What technologies will make this change possible for the meat-hungry public?
The first approach is plant-based food science, meaning you take plant protein like wheat and plant fats like coconut oil and assemble them together in similar proportions and textures to what you’d find in a meat product. This is how products like the Impossible Burger are made, which actually has a “magic ingredient” called heme, which gives meat its beefy, bloody flavor. Instead of getting heme from red meat, Impossible Foods makes it with microorganisms like yeast using the same process that’s used to make synthetic insulin for diabetics.

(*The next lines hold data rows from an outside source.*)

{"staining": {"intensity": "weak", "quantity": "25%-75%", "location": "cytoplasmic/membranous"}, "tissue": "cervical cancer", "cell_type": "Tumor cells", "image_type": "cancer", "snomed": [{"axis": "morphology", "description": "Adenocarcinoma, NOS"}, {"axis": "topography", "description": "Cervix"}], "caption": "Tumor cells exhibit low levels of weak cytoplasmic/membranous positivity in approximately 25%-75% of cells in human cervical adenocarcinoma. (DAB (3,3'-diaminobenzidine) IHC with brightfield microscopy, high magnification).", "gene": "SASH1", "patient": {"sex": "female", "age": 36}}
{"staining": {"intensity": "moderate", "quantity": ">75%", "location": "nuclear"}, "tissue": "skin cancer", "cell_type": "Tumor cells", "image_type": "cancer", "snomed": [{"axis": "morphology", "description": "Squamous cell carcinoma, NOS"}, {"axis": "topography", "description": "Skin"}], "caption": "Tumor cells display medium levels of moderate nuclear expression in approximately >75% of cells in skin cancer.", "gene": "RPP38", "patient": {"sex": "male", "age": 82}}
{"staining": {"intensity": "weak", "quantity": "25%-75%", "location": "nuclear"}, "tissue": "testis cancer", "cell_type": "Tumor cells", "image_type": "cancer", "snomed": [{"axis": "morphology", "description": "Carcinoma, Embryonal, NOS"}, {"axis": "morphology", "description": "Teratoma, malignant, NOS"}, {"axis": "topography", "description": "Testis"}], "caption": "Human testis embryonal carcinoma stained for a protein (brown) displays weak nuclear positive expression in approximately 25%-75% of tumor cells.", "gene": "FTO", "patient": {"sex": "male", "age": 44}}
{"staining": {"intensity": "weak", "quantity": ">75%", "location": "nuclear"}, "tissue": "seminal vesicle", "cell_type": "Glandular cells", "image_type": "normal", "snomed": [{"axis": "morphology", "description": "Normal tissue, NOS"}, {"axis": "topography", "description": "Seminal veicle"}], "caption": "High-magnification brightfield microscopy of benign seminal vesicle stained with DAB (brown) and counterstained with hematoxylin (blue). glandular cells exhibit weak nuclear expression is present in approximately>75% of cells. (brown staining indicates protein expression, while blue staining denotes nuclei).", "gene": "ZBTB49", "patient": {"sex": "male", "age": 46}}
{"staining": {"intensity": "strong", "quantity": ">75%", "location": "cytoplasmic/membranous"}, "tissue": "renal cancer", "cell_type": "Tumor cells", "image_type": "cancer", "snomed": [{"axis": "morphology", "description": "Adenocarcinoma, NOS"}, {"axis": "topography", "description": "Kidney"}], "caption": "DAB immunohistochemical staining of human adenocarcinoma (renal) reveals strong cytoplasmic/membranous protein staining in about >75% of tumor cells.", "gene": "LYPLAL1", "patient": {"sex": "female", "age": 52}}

The second approach has yet to hit markets, but nonprofit organizations and venture capital firms have been pouring millions into the production of those “clean meat” products. Food scientists take a small sample of cells from a living animal and mix them with sugar, nutrients, and growth factors to mimic the growth of muscle and fat inside an animal’s body. The end product is exactly the beef, sausage, or other meat products consumers want down to the molecular level.

Is the global activism driving consumer demand for plant-based foods unstoppable?
If I had to put a number on it, I would guess it’s over 90% likely that humanity stops eating animals at a large scale over the next century. It’s of course very difficult to predict any long-term social change with confidence. But even if this change is unstoppable, it is still very important for activists to work on this issue for two reasons. First, increasing the likelihood of change from something like 90% to 95% is still very important when trillions of lives are at stake. Second, speeding up this change by just a few years is still a matter of trillions of lives, human or animal.

You mention “humanity’s expanding moral circle” and say that humankind is becoming increasingly compassionate – do you have any data or evidence for this, other than the rise of veganism?
At the think tank I work for, Sentience Institute, we would like to run a survey at some point to quantify people’s moral circles. How much more do humans care about other humans close to them versus on the other side of the world? Humans versus dogs? Dogs versus pigs? Pigs versus insects?

But for now, there are some concrete examples of behavior and policy change: we obviously no longer use animals as much in sports, like Roman gladiators who fought animals or setting cats on fire as entertainment. We still abuse animals in much the same ways, but we are at least appalled at most public cruelty. Survey data also shows promising changes, like a 2015 Gallup poll where 32% of Americans said “animals deserve the exact same rights as people to be free from harm and exploitation”! 62% believed they deserve “some protection,” and only 3% thought they “don’t need much protection.”

The first poll we ran in 2017 when we founded Sentience Institute was on US attitudes towards animal farming and animal-free foods. It found that 54% of US adults said they were trying to eat fewer animal-based foods, 87% agreed with the statement, “Farmed animals have roughly the same ability to feel pain and discomfort as humans,” and an incredible 47% agreed with the radical statement, “I support a ban on slaughterhouses.”